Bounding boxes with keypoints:

'''

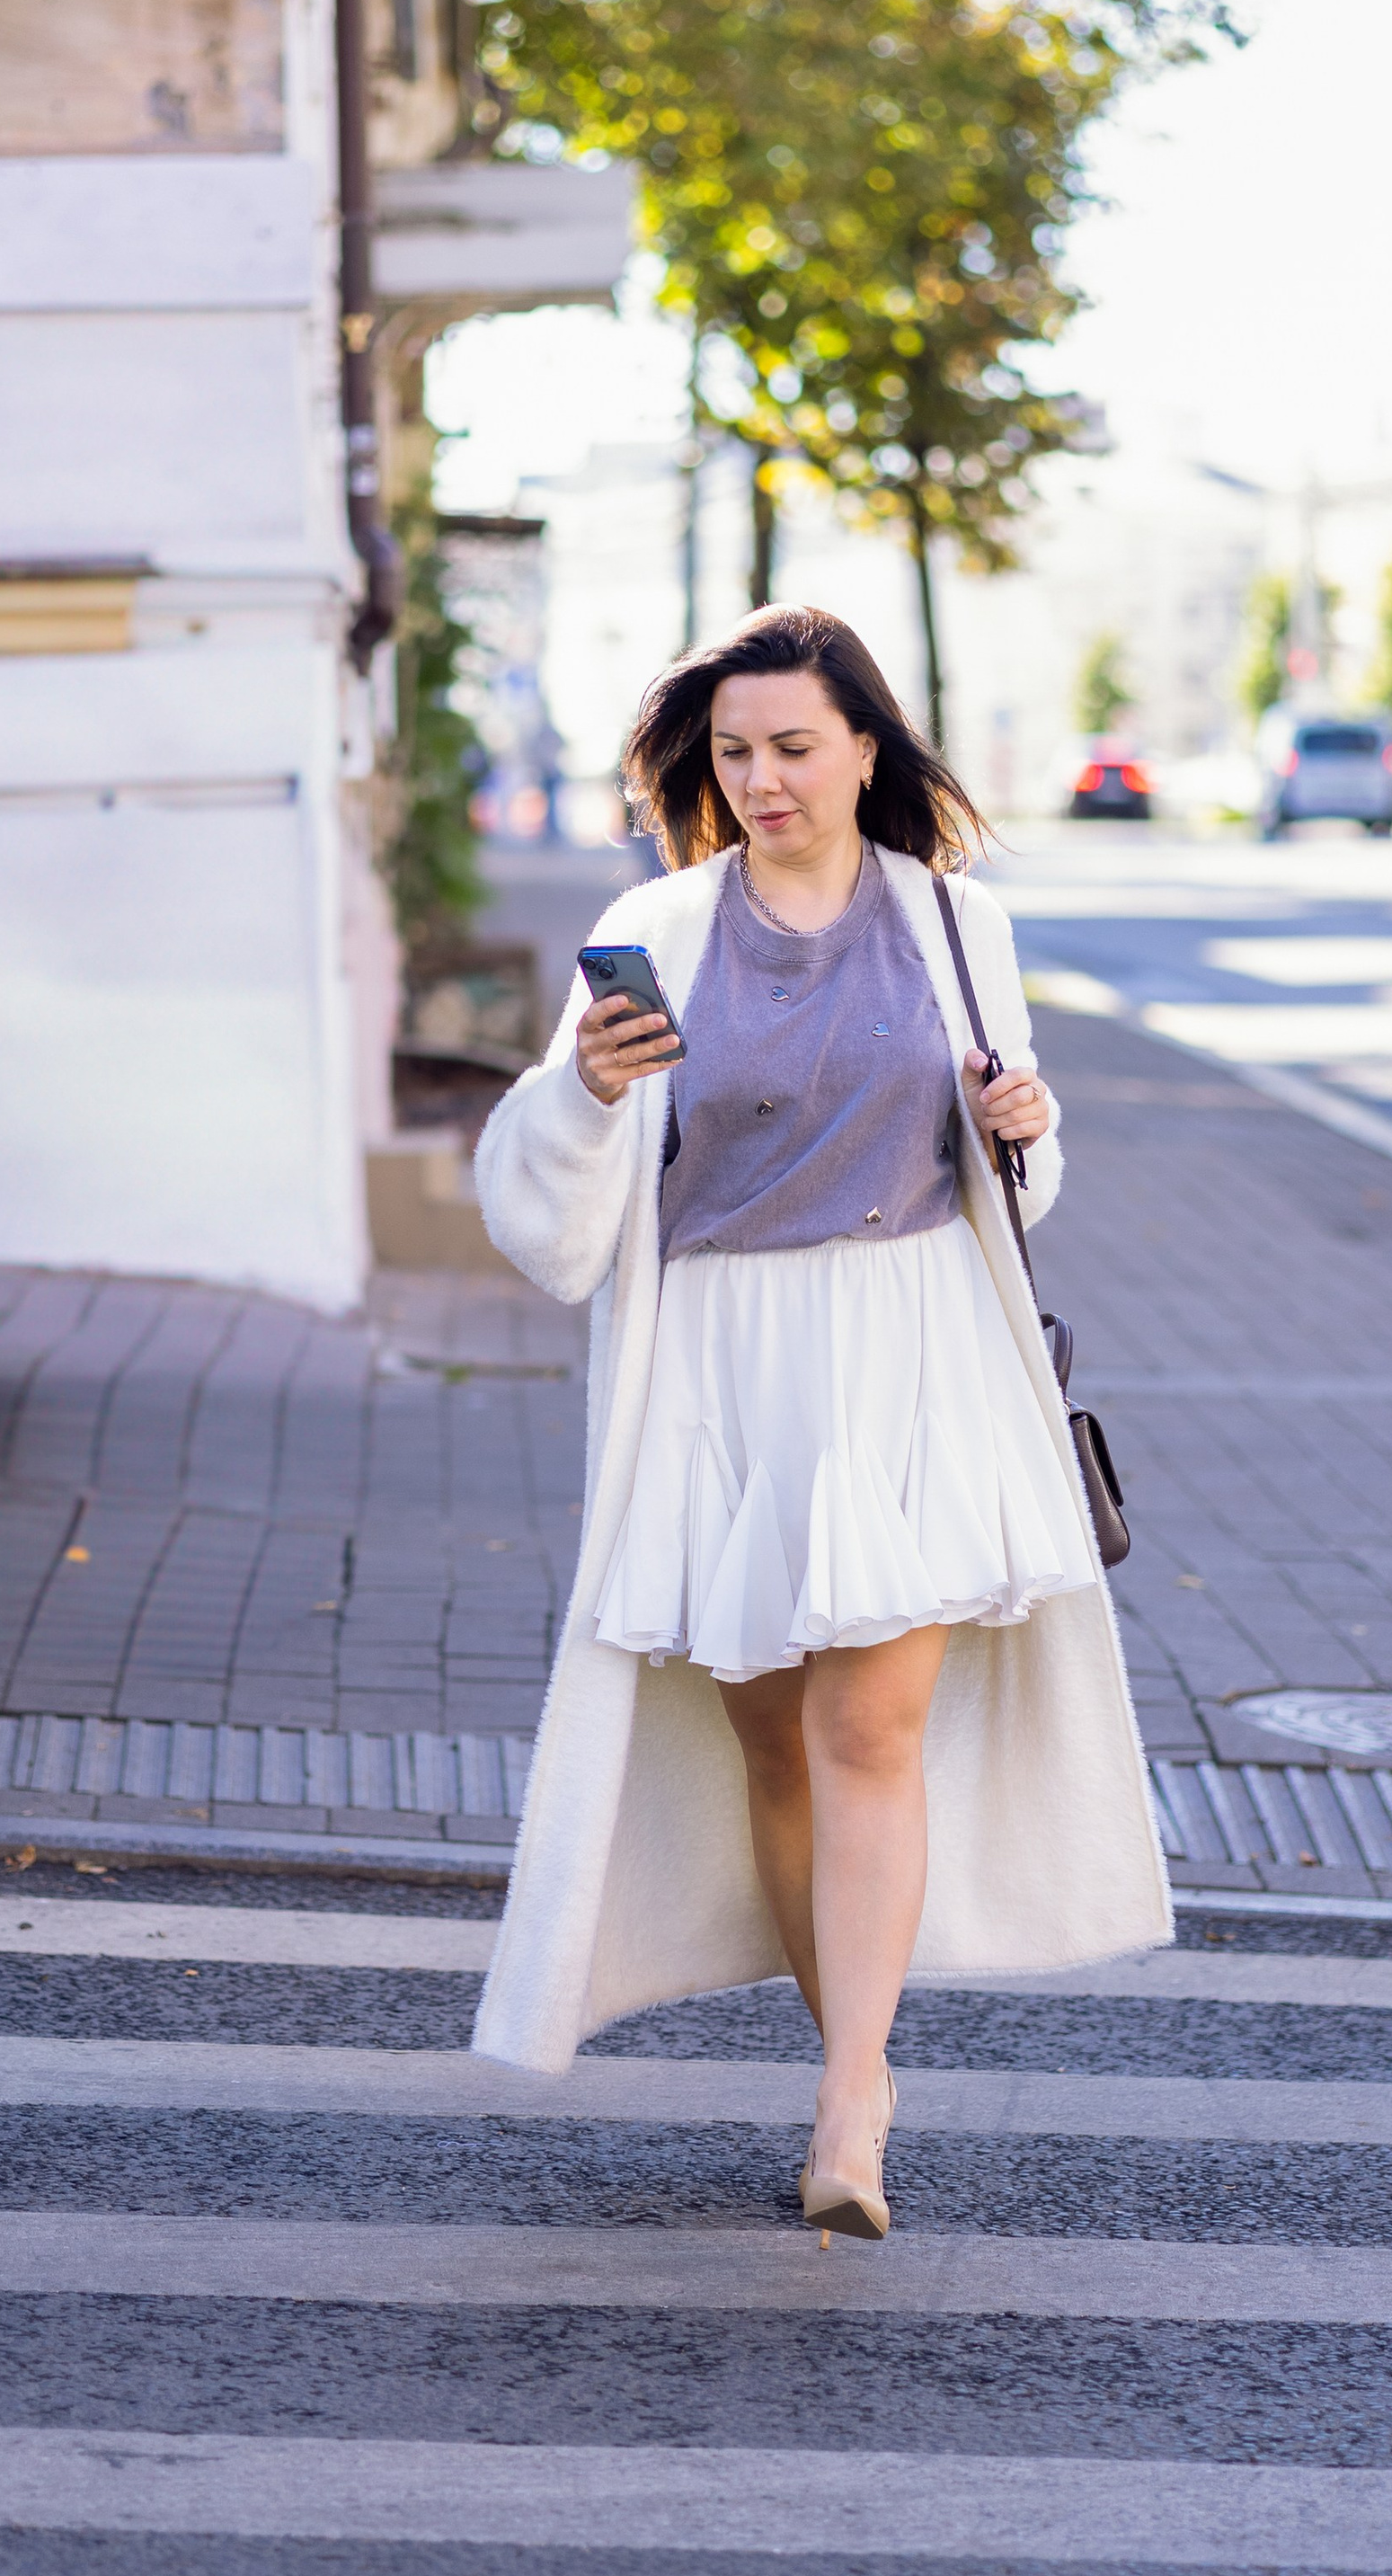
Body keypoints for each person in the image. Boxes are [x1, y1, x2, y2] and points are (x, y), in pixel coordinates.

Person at [471, 605, 1169, 2234]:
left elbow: (1021, 1180)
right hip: (722, 1373)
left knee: (871, 1735)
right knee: (775, 1745)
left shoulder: (950, 924)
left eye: (795, 746)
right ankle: (845, 2046)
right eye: (735, 753)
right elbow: (553, 1215)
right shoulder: (660, 923)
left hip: (909, 1353)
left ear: (867, 745)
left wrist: (1026, 1117)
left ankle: (853, 2095)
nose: (765, 778)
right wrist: (583, 1086)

'''

### EXERCISE PROMPT:
Every line above that holds the string "left" counts once. State how many such lines there are, as a number alone.

### OUTPUT BELOW:
8